Phase 13: Lucky Number 13

A project log for SWD-40: a 40% scale Special Weapons Dalek

Yes, I'm a sci-fi geek.

jorj-bauerJorj Bauer 10/21/2016 at 00:420 Comments

Everything seems to be arriving before it was due! What a stroke of good luck. Or, bad timing. I'm not sure which just yet.

I've replaced the prototype foam core mount with some thin particle board, many angle brackets, and some wood scraps (behind the particle board, in to which the screws are screwed). With it all together, the Dalek slips over top (just barely). There are still details to work out, but this is the rough layout with all of the base components, more or less:

I say "more or less" because the round metal can is a 36v golf cart continuous duty relay, which I'm hoping to replace with a solid state relay; and the moteino is sitting there by itself, without the I2C Digital-to-Analog converters.

Now comes the gut-wrenching piece of the build: I have to take all of that apart, bond the base plates, do some woodworking cleanup on them, prime and paint them, replace the motors and their brackets (I found cheap replacements that I want to try out), and begin reassembling everything.

What, you don't believe that it fits? Okay, fine.

Just. Barely.

I'm planning to mount the shoulder motor controller board to the top of the base cavity, so it won't need space to mount to the base enclosure. I do have a little space to play with on the back, where the circuit breaker is; if I trim back the base plate a little I could move the 36-to-5v and 36-to-12v buck regulators (which are currently on the left and right outside edges of the battery compartment, out of sight here, but visible above the left tire in the first shot above).

Speaking of the tires: one of them began rubbing oddly after I test-fit this. I'm not terribly surprised: the wheel is pivoting a little in its makeshift mount. Right now, the machine screw bolts are holding the clamp plate against the wood:

You can see from the shadow that the plate is fairly high off of the wood. Those machine screws are going to rip through the wood if I try to clamp them down very tightly. So, it's time to get some proper bolts that will go through the hole in the wood, where I should be able to apply an appropriate amount of pressure to keep the motors mounted straight. I hope.

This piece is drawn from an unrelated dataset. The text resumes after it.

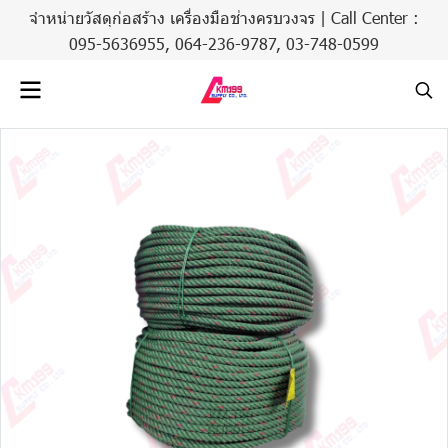
จำหน่ายวัสดุก่อสร้าง เครื่องมือช่างครบวงจร | Call Center :
095-5636955,
064-236-9787
,
03-748-0599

Anyway. Things that came in early:

* The DC/DC solid state relay. Which lasted about 4 hours before it blew itself out. Seriously, I've got terrible experiences with solid state relays. I've ordered two more appropriate 36v continuous duty relays; I really don't want to use the golf cart relay. It runs really hot.

* Another pair of motors and brackets. Unfortunately they're a *smidge* wider than the current tires, and don't fit in the base. I was hoping to put them in and reassemble the hoverboard, but I guess that's not happening.

* MCP 4922 dual 12-bit Digital-to-Analog converters.

So I cleaned up the woodwork on the base and spraypainted it black:

Mounted the motors with some proper bolts:

Remounted the support structure and wired up the whole lot, removing most of the worthless wires on the controllers (here, with the solid state relay, just before connecting the motors):

And spent some time flirting with disaster! One driving test, the base went completely out of control: the SDI line to the DAC came loose, and the DAC decided that meant I wanted "full ramming speed" - running it in to my stairs. Fortunately, not much damage; just a smudge of black on a baseboard and a spot on the base where it has lost its black paint. (You can see it in the indoor video below; a black spot on the outlet cover and a line heading toward the stairs. Whoops yet again.)

The second failure was more spectacular. The same basic problem happened - the SDI line came loose - but more interestingly, it happened while turning. So one wheel wound up at full speed while the other was full stop. The base did doughnuts in my dining room for a short while, eventually throwing the battery across the room. Again, fortunately, no real damage; just a few skid marks on my floor ("oh, just doing doughnuts with the Dalek, no biggie").

But eventually I figured out some of the more frustrating parts of controlling this thing. The motors still refuse to reverse when I want, but I've gotten it to an almost manageable delay between forward and backward. Turning is too fast, so I've built in some intentional limits while turning. The speed is limited to a really slow speed, which turns out to be 28% of the analog control voltage - about 1.4v out of 5. And I've figured out the brakes on this thing, which is to say that I enabled regenerative braking and am enabling the brake line whenever I'm trying to decelerate. And when the "brake" button is pressed on the remote.

Which leads to this:

And, of course, I want to know: how fast is fast mode? Well, I'm too chicken to find out - but this is "much faster than advisable" mode, which is faster than I intend to limit it for the con:

That starts out in "slow mode", and almost immediately after kicking it in to "fast mode" I lose it in the camera frame (whoops) and the battery falls out the back (double whoops). I finally put the velcro strap back in to hold the battery, but a second test of "slightly insane" speed (faster than this test!) and, well, bad things happened. First it flipped over when trying to turn a very slight amount; and on the second attempt it vibrated the golf cart relay off of its mount, popping off the safety wire that engages the motor controllers. So without a good flat stretch, I'm not going to be testing this thing at any appreciable speed. Suffice it to say "it goes faster than is reasonable."